P: E esse empréstimo é obrigatório? A: Não, ele é voluntário.

P: E os alunos que você citou que, às vezes, não querem ler? Eles fazem o empréstimo?

A: Isso, aí o quê que a gente ouviu, o que eu ouvi que eu fiquei horrorizada, um aluno falou: ‘A minha mãe não quer que eu leve livro para casa’. E aliás, uns dois alunos justificaram da mesma forma, ‘minha mãe não quer que eu

leve’. Aí fizemos o seguinte, pedi para a mãe escrever um bilhete explicando por que ela não quer que leve o livro para casa e tal. (Professora A- 5º ano).

Não se sabe as razões pelas quais essas mães não querem que os filhos levem livros para casa. Entretanto, o bilhete que apresenta tom prescritivo pode ser um indicativo do afastamento das obras literárias.

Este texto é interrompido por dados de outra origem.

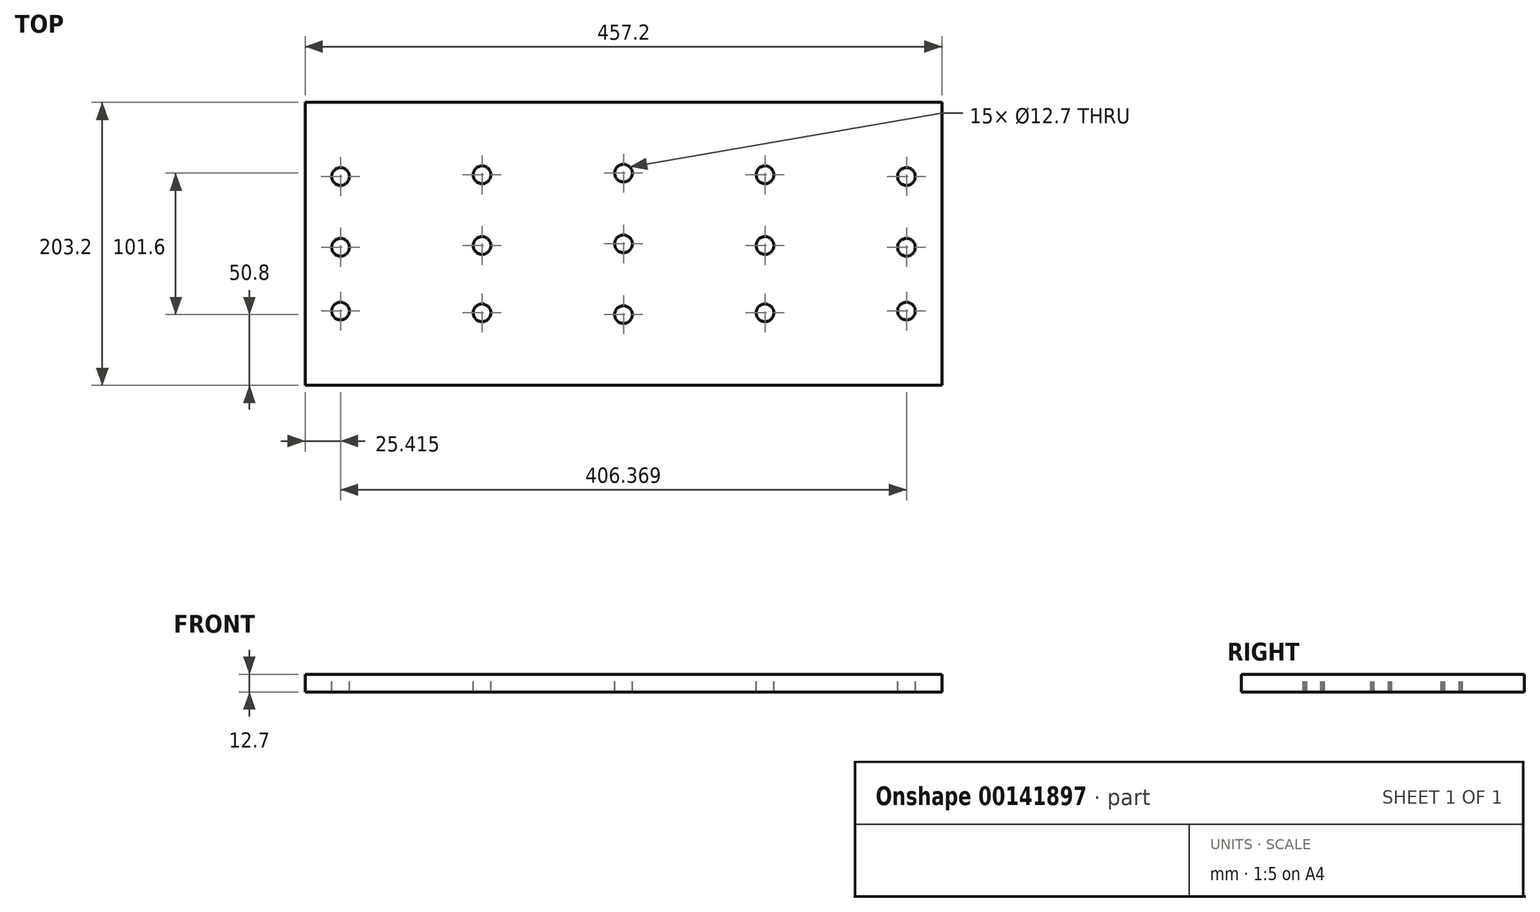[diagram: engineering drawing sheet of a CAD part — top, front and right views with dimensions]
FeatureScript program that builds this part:
annotation { "Feature Type Name" : "Feature", "Feature Type Description" : "" }
export const myFeature = defineFeature(function(context is Context, id is Id, definition is map)
    precondition{}
    {
        {
            var Q0;
            Q0=qCreatedBy(makeId("Top.planeOp"),FACE);
            var sketch = newSketch(context, id + "F0", { "sketchPlane" : qUnion([Q0])});
            skLineSegment(sketch, "E0.bottom", {"start": v(-228.6, -101.6) * mm, "end": v(228.6, -101.6) * mm});
            skLineSegment(sketch, "E0.top", {"start": v(-228.6, 101.6) * mm, "end": v(228.6, 101.6) * mm});
            skLineSegment(sketch, "E0.left", {"start": v(-228.6, -101.6) * mm, "end": v(-228.6, 101.6) * mm});
            skLineSegment(sketch, "E0.right", {"start": v(228.6, -101.6) * mm, "end": v(228.6, 101.6) * mm});
            skPoint(sketch, "E0.middle", {"position": v(0, 0) * mm});
            skSolve(sketch);
        }
        {
            var Q0;
            Q0=makeQuery(id+"F0.imprint","IMPRINT",FACE,{"disambiguationData":[TD([[makeQuery(id+"F0.imprint","IMPRINT",EDGE,{"derivedFrom":sQuery(id+"F0.wireOp",EDGE,"E0.bottom")}),1.0]])]});
            extrude(context, id + "F1", {"entities" : qUnion([Q0]), "oppositeDirection" : true, "depth" : 12.7 * mm});
        }
        {
            var Q0;
            Q0=makeQuery(id+"F1.opExtrude","CAP_FACE",FACE,{"disambiguationData":[OSD([sQuery(id+"F0.wireOp",EDGE,"E0.bottom"),sQuery(id+"F0.wireOp",EDGE,"E0.top"),sQuery(id+"F0.wireOp",EDGE,"E0.left"),sQuery(id+"F0.wireOp",EDGE,"E0.right")])],"isStart":true});
            var sketch = newSketch(context, id + "F2", { "sketchPlane" : qUnion([Q0])});
            skLineSegment(sketch, "E1.bottom", {"start": v(-66.04, -114.3) * mm, "end": v(66.04, -114.3) * mm, "construction": true});
            skLineSegment(sketch, "E1.top", {"start": v(-66.04, 114.3) * mm, "end": v(66.04, 114.3) * mm, "construction": true});
            skLineSegment(sketch, "E1.left", {"start": v(-66.04, -114.3) * mm, "end": v(-66.04, 114.3) * mm, "construction": true});
            skLineSegment(sketch, "E1.right", {"start": v(66.04, -114.3) * mm, "end": v(66.04, 114.3) * mm, "construction": true});
            skPoint(sketch, "E1.middle", {"position": v(0, 0) * mm});
            skCircle(sketch, "E2", {"center": v(0, 0) * mm, "radius": 6.35 * mm});
            skCircle(sketch, "E3.0.1.0", {"center": v(0, 50.8) * mm, "radius": 6.35 * mm});
            skCircle(sketch, "E3.1.0.0", {"center": v(101.6, -1.25) * mm, "radius": 6.35 * mm});
            skCircle(sketch, "E3.1.1.0", {"center": v(101.6, 49.55) * mm, "radius": 6.35 * mm});
            skCircle(sketch, "E3.2.0.0", {"center": v(203.18, -2.5) * mm, "radius": 6.35 * mm});
            skCircle(sketch, "E3.2.1.0", {"center": v(203.18, 48.3) * mm, "radius": 6.35 * mm});
            skLineSegment(sketch, "E3.direction1", {"start": v(0, 0) * mm, "end": v(101.6, -1.25) * mm, "construction": true});
            skLineSegment(sketch, "E3.direction2", {"start": v(0, 0) * mm, "end": v(0, 50.8) * mm, "construction": true});
            skCircle(sketch, "E4.MirrorC", {"center": v(101.6, -49.55) * mm, "radius": 6.35 * mm});
            skCircle(sketch, "E5.MirrorC", {"center": v(203.18, -48.3) * mm, "radius": 6.35 * mm});
            skCircle(sketch, "E6.MirrorC", {"center": v(0, -50.8) * mm, "radius": 6.35 * mm});
            skCircle(sketch, "E7.MirrorC", {"center": v(-101.6, -1.25) * mm, "radius": 6.35 * mm});
            skCircle(sketch, "E8.MirrorC", {"center": v(-101.6, -49.55) * mm, "radius": 6.35 * mm});
            skCircle(sketch, "E9.MirrorC", {"center": v(-203.18, -48.3) * mm, "radius": 6.35 * mm});
            skCircle(sketch, "E10.MirrorC", {"center": v(-101.6, 49.55) * mm, "radius": 6.35 * mm});
            skCircle(sketch, "E11.MirrorC", {"center": v(-203.18, -2.5) * mm, "radius": 6.35 * mm});
            skCircle(sketch, "E12.MirrorC", {"center": v(-203.18, 48.3) * mm, "radius": 6.35 * mm});
            skLineSegment(sketch, "E13.bottom", {"start": v(-177.8, -95.25) * mm, "end": v(177.8, -95.25) * mm, "construction": true});
            skLineSegment(sketch, "E13.top", {"start": v(-177.8, 95.25) * mm, "end": v(177.8, 95.25) * mm, "construction": true});
            skLineSegment(sketch, "E13.left", {"start": v(-177.8, -95.25) * mm, "end": v(-177.8, 95.25) * mm, "construction": true});
            skLineSegment(sketch, "E13.right", {"start": v(177.8, -95.25) * mm, "end": v(177.8, 95.25) * mm, "construction": true});
            skSolve(sketch);
        }
        {
            var Q0;
            Q0 = qSketchRegion(id + "F2", true);
            extrude(context, id + "F3", {"entities" : qUnion([Q0]), "operationType" : NewBodyOperationType.REMOVE, "oppositeDirection" : true, "depth" : 25.4 * mm});
        }
    });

Para iniciar o empréstimo de livros, seria necessário construir um ritual não só com os alunos, mas também com as famílias, a fim de que compreendam o objetivo desse projeto. É imprescindível que conheçam a importância da experiência entre criança e famílias através do objeto livro. Uma vez que as famílias entendam a proposta e a intenção da instituição, esse empréstimo e as relações estabelecidas a partir dele podem se tornar cada vez mais parte do âmbito familiar.